[Begin RECORD EXTRACTS]
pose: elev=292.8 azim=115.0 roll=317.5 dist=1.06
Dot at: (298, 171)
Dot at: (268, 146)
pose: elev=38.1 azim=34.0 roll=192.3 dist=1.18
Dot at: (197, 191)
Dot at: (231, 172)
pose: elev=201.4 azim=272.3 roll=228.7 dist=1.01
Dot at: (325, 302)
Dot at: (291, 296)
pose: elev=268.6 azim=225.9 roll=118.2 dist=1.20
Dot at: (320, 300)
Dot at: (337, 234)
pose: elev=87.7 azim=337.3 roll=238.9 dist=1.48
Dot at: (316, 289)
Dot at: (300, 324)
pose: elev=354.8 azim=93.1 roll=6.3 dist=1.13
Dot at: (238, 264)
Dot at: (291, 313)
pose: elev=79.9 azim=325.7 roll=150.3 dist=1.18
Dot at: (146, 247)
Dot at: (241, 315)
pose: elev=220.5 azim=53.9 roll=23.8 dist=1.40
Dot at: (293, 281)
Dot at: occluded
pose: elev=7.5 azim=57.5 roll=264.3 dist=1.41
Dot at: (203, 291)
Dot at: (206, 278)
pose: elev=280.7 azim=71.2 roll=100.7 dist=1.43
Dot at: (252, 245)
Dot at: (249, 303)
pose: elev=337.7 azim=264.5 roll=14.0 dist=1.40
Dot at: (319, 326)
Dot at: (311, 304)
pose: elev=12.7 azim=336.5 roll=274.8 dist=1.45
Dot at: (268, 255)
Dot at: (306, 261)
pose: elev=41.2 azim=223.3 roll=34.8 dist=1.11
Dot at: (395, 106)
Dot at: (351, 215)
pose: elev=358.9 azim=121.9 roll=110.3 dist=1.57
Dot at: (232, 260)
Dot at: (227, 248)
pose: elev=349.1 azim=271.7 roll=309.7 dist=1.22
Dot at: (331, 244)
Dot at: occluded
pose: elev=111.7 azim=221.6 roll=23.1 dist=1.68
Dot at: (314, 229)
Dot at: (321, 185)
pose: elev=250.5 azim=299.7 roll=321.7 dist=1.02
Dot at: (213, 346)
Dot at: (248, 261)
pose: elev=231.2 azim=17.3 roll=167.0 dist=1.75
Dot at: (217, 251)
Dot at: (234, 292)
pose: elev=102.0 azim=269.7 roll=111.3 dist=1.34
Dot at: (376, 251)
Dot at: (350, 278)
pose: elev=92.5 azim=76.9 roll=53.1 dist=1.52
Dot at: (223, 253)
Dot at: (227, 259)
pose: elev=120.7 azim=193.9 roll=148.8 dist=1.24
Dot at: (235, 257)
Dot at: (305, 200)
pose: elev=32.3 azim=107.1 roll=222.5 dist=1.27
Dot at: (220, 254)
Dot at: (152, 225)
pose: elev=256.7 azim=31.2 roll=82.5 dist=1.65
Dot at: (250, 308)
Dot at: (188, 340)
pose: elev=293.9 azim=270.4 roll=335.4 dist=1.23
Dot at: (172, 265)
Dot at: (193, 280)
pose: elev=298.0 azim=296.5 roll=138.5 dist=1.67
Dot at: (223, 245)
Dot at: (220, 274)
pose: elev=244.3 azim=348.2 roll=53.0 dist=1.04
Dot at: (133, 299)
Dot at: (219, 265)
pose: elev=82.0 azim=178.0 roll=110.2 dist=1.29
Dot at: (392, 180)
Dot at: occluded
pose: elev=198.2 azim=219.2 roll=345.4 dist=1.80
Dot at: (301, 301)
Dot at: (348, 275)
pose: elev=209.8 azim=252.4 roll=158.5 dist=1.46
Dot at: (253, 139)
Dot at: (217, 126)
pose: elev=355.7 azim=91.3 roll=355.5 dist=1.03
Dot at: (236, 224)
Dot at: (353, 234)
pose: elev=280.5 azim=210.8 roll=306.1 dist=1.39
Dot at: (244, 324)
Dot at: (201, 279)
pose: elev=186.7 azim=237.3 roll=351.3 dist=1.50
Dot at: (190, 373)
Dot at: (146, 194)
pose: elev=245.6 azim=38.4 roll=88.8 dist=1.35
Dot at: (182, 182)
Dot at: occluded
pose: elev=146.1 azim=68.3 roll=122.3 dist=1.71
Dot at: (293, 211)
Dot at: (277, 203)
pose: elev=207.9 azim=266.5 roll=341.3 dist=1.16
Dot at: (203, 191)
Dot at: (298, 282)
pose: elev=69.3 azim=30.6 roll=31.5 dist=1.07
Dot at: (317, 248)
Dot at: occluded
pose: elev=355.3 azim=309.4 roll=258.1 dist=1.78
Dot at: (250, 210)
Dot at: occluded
[End RECORD EXTRACTS]
WHAT YOU NEED TO DO:
Please reproduce all of the data above, line for line and without any changes.

RESPONSE TO THE TASK:
pose: elev=292.8 azim=115.0 roll=317.5 dist=1.06
Dot at: (298, 171)
Dot at: (268, 146)
pose: elev=38.1 azim=34.0 roll=192.3 dist=1.18
Dot at: (197, 191)
Dot at: (231, 172)
pose: elev=201.4 azim=272.3 roll=228.7 dist=1.01
Dot at: (325, 302)
Dot at: (291, 296)
pose: elev=268.6 azim=225.9 roll=118.2 dist=1.20
Dot at: (320, 300)
Dot at: (337, 234)
pose: elev=87.7 azim=337.3 roll=238.9 dist=1.48
Dot at: (316, 289)
Dot at: (300, 324)
pose: elev=354.8 azim=93.1 roll=6.3 dist=1.13
Dot at: (238, 264)
Dot at: (291, 313)
pose: elev=79.9 azim=325.7 roll=150.3 dist=1.18
Dot at: (146, 247)
Dot at: (241, 315)
pose: elev=220.5 azim=53.9 roll=23.8 dist=1.40
Dot at: (293, 281)
Dot at: occluded
pose: elev=7.5 azim=57.5 roll=264.3 dist=1.41
Dot at: (203, 291)
Dot at: (206, 278)
pose: elev=280.7 azim=71.2 roll=100.7 dist=1.43
Dot at: (252, 245)
Dot at: (249, 303)
pose: elev=337.7 azim=264.5 roll=14.0 dist=1.40
Dot at: (319, 326)
Dot at: (311, 304)
pose: elev=12.7 azim=336.5 roll=274.8 dist=1.45
Dot at: (268, 255)
Dot at: (306, 261)
pose: elev=41.2 azim=223.3 roll=34.8 dist=1.11
Dot at: (395, 106)
Dot at: (351, 215)
pose: elev=358.9 azim=121.9 roll=110.3 dist=1.57
Dot at: (232, 260)
Dot at: (227, 248)
pose: elev=349.1 azim=271.7 roll=309.7 dist=1.22
Dot at: (331, 244)
Dot at: occluded
pose: elev=111.7 azim=221.6 roll=23.1 dist=1.68
Dot at: (314, 229)
Dot at: (321, 185)
pose: elev=250.5 azim=299.7 roll=321.7 dist=1.02
Dot at: (213, 346)
Dot at: (248, 261)
pose: elev=231.2 azim=17.3 roll=167.0 dist=1.75
Dot at: (217, 251)
Dot at: (234, 292)
pose: elev=102.0 azim=269.7 roll=111.3 dist=1.34
Dot at: (376, 251)
Dot at: (350, 278)
pose: elev=92.5 azim=76.9 roll=53.1 dist=1.52
Dot at: (223, 253)
Dot at: (227, 259)
pose: elev=120.7 azim=193.9 roll=148.8 dist=1.24
Dot at: (235, 257)
Dot at: (305, 200)
pose: elev=32.3 azim=107.1 roll=222.5 dist=1.27
Dot at: (220, 254)
Dot at: (152, 225)
pose: elev=256.7 azim=31.2 roll=82.5 dist=1.65
Dot at: (250, 308)
Dot at: (188, 340)
pose: elev=293.9 azim=270.4 roll=335.4 dist=1.23
Dot at: (172, 265)
Dot at: (193, 280)
pose: elev=298.0 azim=296.5 roll=138.5 dist=1.67
Dot at: (223, 245)
Dot at: (220, 274)
pose: elev=244.3 azim=348.2 roll=53.0 dist=1.04
Dot at: (133, 299)
Dot at: (219, 265)
pose: elev=82.0 azim=178.0 roll=110.2 dist=1.29
Dot at: (392, 180)
Dot at: occluded
pose: elev=198.2 azim=219.2 roll=345.4 dist=1.80
Dot at: (301, 301)
Dot at: (348, 275)
pose: elev=209.8 azim=252.4 roll=158.5 dist=1.46
Dot at: (253, 139)
Dot at: (217, 126)
pose: elev=355.7 azim=91.3 roll=355.5 dist=1.03
Dot at: (236, 224)
Dot at: (353, 234)
pose: elev=280.5 azim=210.8 roll=306.1 dist=1.39
Dot at: (244, 324)
Dot at: (201, 279)
pose: elev=186.7 azim=237.3 roll=351.3 dist=1.50
Dot at: (190, 373)
Dot at: (146, 194)
pose: elev=245.6 azim=38.4 roll=88.8 dist=1.35
Dot at: (182, 182)
Dot at: occluded
pose: elev=146.1 azim=68.3 roll=122.3 dist=1.71
Dot at: (293, 211)
Dot at: (277, 203)
pose: elev=207.9 azim=266.5 roll=341.3 dist=1.16
Dot at: (203, 191)
Dot at: (298, 282)
pose: elev=69.3 azim=30.6 roll=31.5 dist=1.07
Dot at: (317, 248)
Dot at: occluded
pose: elev=355.3 azim=309.4 roll=258.1 dist=1.78
Dot at: (250, 210)
Dot at: occluded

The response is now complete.